志木屋雑賀の言うことは、大部分がエゴであり、我が儘だ。どうしようもなく我が儘だ。生き甲斐で人を一人死なせた上で、それでも生き甲斐を手放したくないという、我が儘だ。


が、それを間違いだとは言えない自分が、そこにいた。


「……そうだな」

それは、ある種肯定だった。

人を死なせても、それでも続けたいものがある。
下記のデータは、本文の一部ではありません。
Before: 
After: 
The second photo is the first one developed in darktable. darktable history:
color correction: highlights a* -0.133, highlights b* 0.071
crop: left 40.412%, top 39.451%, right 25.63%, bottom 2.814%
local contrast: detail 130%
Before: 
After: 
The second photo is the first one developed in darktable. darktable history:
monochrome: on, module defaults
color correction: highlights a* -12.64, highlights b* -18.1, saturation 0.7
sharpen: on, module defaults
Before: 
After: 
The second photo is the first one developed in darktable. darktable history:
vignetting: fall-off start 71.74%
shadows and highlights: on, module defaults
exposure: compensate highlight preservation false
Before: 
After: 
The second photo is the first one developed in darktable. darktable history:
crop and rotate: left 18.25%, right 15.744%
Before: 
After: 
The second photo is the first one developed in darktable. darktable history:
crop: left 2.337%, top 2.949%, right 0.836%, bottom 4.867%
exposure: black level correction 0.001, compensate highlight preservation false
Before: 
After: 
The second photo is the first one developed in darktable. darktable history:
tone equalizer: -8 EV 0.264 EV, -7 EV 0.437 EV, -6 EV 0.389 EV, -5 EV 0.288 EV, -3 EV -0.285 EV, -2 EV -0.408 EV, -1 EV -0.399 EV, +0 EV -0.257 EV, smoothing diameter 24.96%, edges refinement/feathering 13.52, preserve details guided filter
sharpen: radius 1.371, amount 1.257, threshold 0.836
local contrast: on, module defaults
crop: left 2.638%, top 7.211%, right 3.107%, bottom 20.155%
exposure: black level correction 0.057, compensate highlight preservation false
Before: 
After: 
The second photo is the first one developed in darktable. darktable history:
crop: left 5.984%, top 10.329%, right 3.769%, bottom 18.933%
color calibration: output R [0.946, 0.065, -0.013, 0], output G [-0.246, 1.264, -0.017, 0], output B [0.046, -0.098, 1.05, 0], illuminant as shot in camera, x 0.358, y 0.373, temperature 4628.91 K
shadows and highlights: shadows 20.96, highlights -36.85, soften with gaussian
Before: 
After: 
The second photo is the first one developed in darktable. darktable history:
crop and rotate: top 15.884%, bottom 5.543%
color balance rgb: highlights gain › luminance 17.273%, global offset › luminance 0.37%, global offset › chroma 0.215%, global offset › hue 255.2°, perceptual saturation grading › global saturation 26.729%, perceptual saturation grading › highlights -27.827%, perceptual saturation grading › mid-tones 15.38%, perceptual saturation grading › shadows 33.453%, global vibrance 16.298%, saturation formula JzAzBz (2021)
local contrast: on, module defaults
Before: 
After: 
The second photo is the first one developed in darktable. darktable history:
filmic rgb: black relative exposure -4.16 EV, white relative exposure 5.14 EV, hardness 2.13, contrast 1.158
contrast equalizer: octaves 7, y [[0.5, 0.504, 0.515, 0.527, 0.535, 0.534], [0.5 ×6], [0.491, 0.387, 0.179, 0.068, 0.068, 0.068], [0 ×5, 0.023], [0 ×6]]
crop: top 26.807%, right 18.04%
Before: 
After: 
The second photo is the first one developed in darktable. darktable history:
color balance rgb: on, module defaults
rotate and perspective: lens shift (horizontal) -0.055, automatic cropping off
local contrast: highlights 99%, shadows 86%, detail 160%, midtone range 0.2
それを奪い取ってしまったなら、逆に人がまた一人朽ちていくだけだろう。

だったら、好きなだけやればいい。何かしらあったからって、無理にやめるのは、癪にさわる。うるさい誰かがいるのなら、無視すればいい。

自分が、したいことをすればいい。



「引き止めて悪かったな、気をつけて帰れよ」

なんて、無理をした笑顔で言って、志木屋雑賀は自分に手を振った。まだ、学校へ行く気はないけれど、心が落ち着いたら、行くらしい。

「俺は、大丈夫」

別れ際、目を据えて彼はそう言った。それは、ある種の証明だったように思える。何を証明しているのかわからないが、兎も角証明だ。どうしようもない証明だ。

だが、自分はその目が嫌いじゃあない。

あれは、あれでいいのだ。そう思えた。ああいう姿勢だって、別にいいだろう。たったひとつの不運で生き甲斐を捨てるより、なりふり構わずしがみつこうとしている方が、何より自分は高尚に思えた。

今まで、志木屋雑賀という男は有象無象の一人だった。しかし、自分は今こうして彼のことをこう思える。

尊敬に値する男だと。


さて、夜道の向こうにはうすら明かりのつく我が家が見える。

明日も学校はあるのだから、早く帰って今日は寝ることにしようかな。